Bahan Bakar Penerbangan Berkelanjutan (SAF) sebagai Solusi Utama Pengurangan Emisi CO2
- Kemenko Perekonomian
Manfaat dan Tantangan dalam Penggunaan SAF
Deputi Dida menjelaskan bahwa SAF menawarkan berbagai manfaat, terutama dalam mengurangi emisi gas rumah kaca dan mendukung transisi energi menuju sumber yang lebih bersih. Namun, penggunaan komersial SAF masih menghadapi sejumlah tantangan, termasuk keterbatasan bahan baku, biaya produksi yang tinggi, dan infrastruktur yang belum memadai.
"Pengembangan SAF memerlukan dukungan penuh dari semua pemangku kepentingan, termasuk pemerintah, industri, dan komunitas internasional. Kerja sama yang erat dan investasi yang cukup dalam teknologi dan infrastruktur akan menjadi kunci sukses dalam mewujudkan potensi penuh SAF," tambah Deputi Dida.
Uji Coba SAF di Indonesia: Menuju Penerbangan Ramah Lingkungan
Indonesia telah melakukan uji coba SAF sejak tahun 2020 dengan hasil yang menggembirakan.
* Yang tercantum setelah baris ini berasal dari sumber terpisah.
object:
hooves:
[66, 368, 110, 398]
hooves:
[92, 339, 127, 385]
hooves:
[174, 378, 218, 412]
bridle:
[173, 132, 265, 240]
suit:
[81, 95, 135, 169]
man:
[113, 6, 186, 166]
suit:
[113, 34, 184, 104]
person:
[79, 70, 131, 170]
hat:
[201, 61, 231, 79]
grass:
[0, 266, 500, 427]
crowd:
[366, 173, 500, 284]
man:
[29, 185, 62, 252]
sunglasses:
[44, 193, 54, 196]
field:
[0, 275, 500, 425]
Salah satu uji coba terbaru dilakukan pada kuartal ketiga tahun 2023 menggunakan pesawat Garuda Boeing 737-800. Hasil uji menunjukkan bahwa tidak ada perbedaan kinerja antara SAF dan bahan bakar fosil konvensional, yang menunjukkan bahwa SAF dapat menjadi alternatif yang layak untuk digunakan dalam penerbangan komersial.
Selain itu, Indonesia juga sedang mengeksplorasi potensi penggunaan Palm Kernel Expeller (PKE) atau bungkil sawit sebagai bahan baku SAF. PKE, yang merupakan produk sampingan dari proses ekstraksi minyak kelapa sawit, memiliki potensi besar untuk diubah menjadi bioethanol, yang kemudian dapat digunakan sebagai bahan baku SAF. Dengan potensi produksi PKE mencapai 6 juta ton per tahun, Indonesia sedang dalam proses mengusulkan PKE sebagai bahan baku SAF dalam daftar CORSIA.
"Ini adalah langkah strategis yang dapat meningkatkan daya saing Indonesia di pasar global sekaligus berkontribusi pada upaya pengurangan emisi global," ujar Deputi Dida.